May’s job gains were the weakest in almost two years.

Job cuts were reported in manufacturing, leisure and hospitality, accounting and bookkeeping and temporary help. Those losses tempered gains in retail, construction, education, health care and elsewhere, reported The Associated Press.

“A robust recovery would see a net gain of about 300,000 new jobs per month,” said Art Perlo, an analyst with the Communist Party USA’s economics commission. “In the past 18 months, we have reached or approached that level several times (most recently March-April), only to stumble the next month.
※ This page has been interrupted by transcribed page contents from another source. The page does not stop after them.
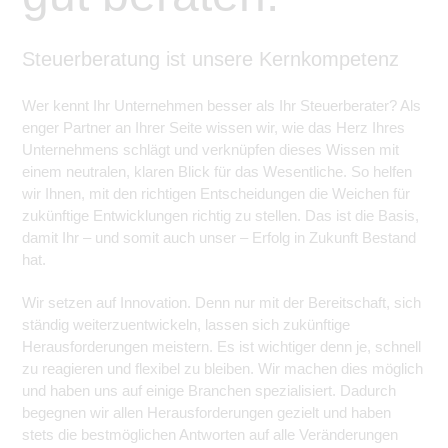
Steuerberatung ist unsere Kernkompetenz
Wer kennt Ihr Unternehmen besser als Ihr Steuerberater? Als
enger Partner an Ihrer Seite wissen wir, wie das Herz Ihres
Unternehmens schlägt und verknüpfen dieses Wissen mit
einem neutralen, klaren Blick für das Wesentliche. So helfen
wir Ihnen, mit den richtigen Entscheidungen die Weichen für
zukünftige Entwicklungen richtig zu stellen. Das ist die Basis,
damit Ihr – und somit auch unser – Erfolg in Zukunft Bestand
hat.
Wir setzen auf Innovation. Denn nur mit der Bereitschaft, sich
ständig weiterzuentwickeln, lassen sich zukünftige
Herausforderungen meistern. Es ist wichtiger denn je, schnell
zu reagieren und flexibel zu bleiben. Wir machen dies möglich
und haben uns auf einige Branchen spezialisiert. Dadurch
begegnen wir allen Herausforderungen gezielt und haben
stets die bestmöglichen Antworten auf alle Veränderungen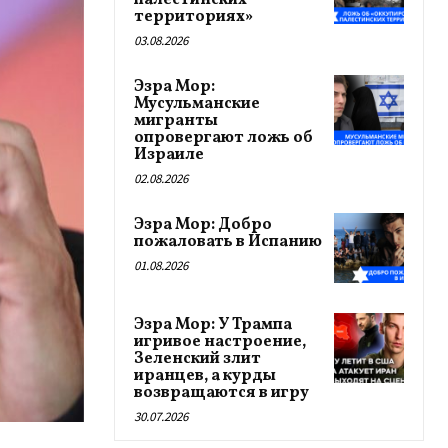
палестинских
территориях»
03.08.2026
Эзра Мор:
Мусульманские
мигранты
опровергают ложь об
Израиле
02.08.2026
Эзра Мор: Добро
пожаловать в Испанию
01.08.2026
Эзра Мор: У Трампа
игривое настроение,
Зеленский злит
иранцев, а курды
возвращаются в игру
30.07.2026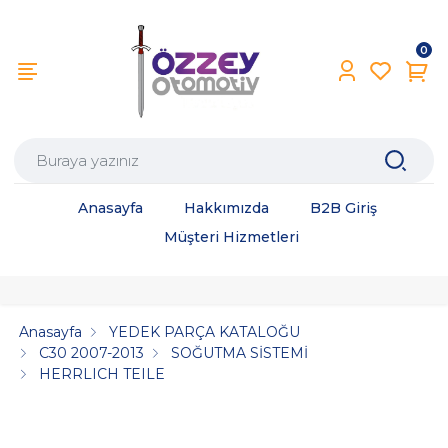
0
Anasayfa
Hakkımızda
B2B Giriş
Müşteri Hizmetleri
Anasayfa
YEDEK PARÇA KATALOĞU
C30 2007-2013
SOĞUTMA SİSTEMİ
HERRLICH TEILE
“Job gains since March have averaged about 158,000 per month, barely ahead of the monthly increase in working-age population of 140,000 to 150,000,” he said.

The manufacturing sector continues to lose jobs, Perlo said. “In the last three months, 9,000 jobs have been lost in apparel, and 13,000 in other manufacturing — demonstrating that the end of the textile quotas may be contributing to manufacturing job loss, but are only part of the story.”

The June 7 announcement by General Motors that it would cut 25,000 jobs over the next few years only adds to the gloomy jobs picture.